» **TASK DESCRIPTION**
Below are records with pictures. Transcribe exactly, and only, the lines from the line with "right shoulder: (224, 146)" to the line with "left knee: (336, 756)", both ends included, but not the pictures.

Items listed in a dataset

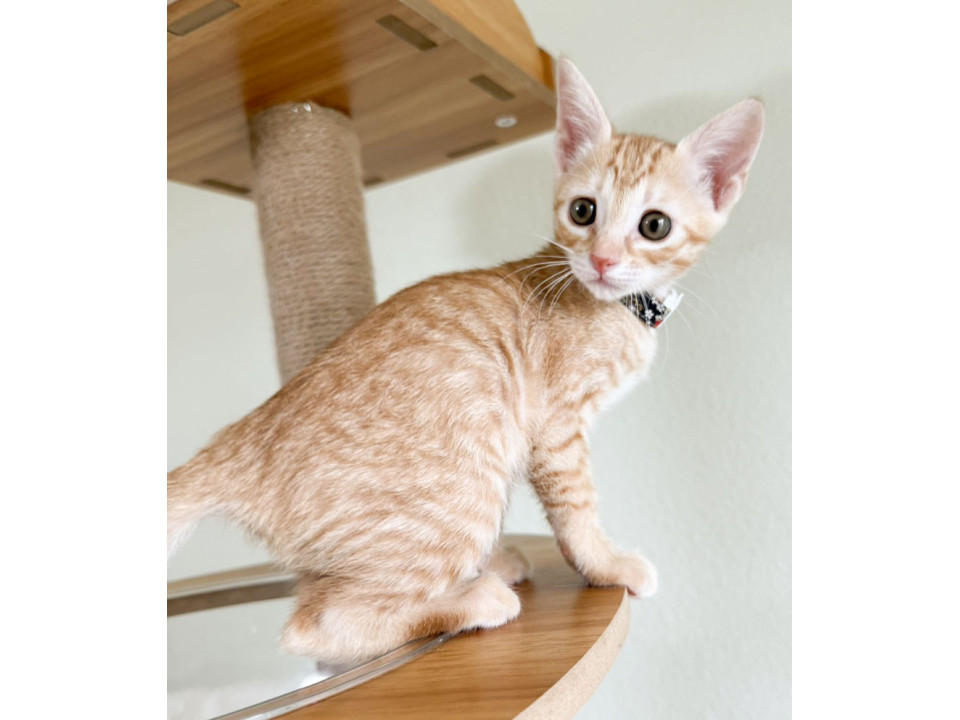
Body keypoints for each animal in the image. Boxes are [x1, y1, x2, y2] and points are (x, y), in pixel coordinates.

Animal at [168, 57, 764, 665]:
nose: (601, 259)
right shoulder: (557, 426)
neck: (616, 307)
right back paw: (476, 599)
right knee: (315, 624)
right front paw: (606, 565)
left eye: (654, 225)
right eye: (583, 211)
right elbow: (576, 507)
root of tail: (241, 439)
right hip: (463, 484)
---
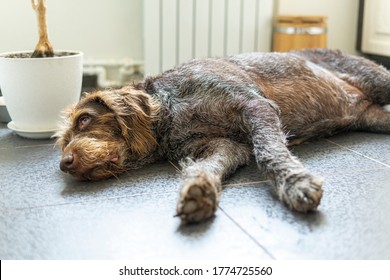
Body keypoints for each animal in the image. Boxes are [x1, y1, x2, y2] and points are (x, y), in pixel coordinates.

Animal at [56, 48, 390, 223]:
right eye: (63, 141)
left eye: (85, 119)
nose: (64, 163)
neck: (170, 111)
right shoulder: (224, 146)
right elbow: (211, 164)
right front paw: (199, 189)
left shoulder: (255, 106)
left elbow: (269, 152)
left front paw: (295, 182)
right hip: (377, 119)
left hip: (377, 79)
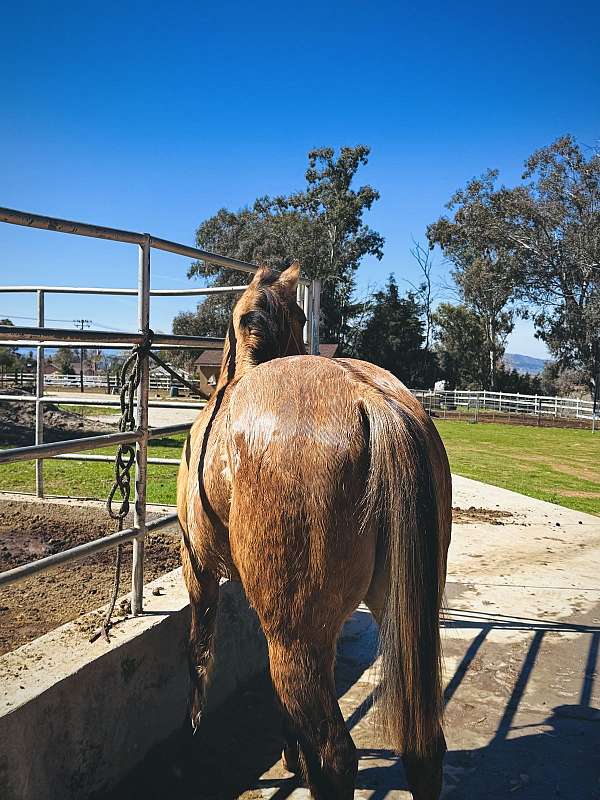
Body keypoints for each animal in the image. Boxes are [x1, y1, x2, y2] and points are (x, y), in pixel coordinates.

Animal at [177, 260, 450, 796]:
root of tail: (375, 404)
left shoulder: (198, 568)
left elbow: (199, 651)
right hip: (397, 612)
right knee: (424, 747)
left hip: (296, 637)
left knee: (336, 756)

» **TASK OUTPUT**
right shoulder: (224, 146)
right elbow: (211, 164)
right front paw: (199, 189)
left shoulder: (255, 106)
left elbow: (269, 152)
left front paw: (295, 182)
right hip: (377, 119)
left hip: (377, 79)
Body keypoints for each animal in the image. Boxes are [x1, y1, x2, y2] and points are (x, y), in pixel coordinates.

Animal at [177, 260, 450, 796]:
root of tail: (375, 404)
left shoulder: (198, 568)
left elbow: (199, 651)
right hip: (397, 612)
right knee: (424, 747)
left hip: (296, 637)
left knee: (336, 756)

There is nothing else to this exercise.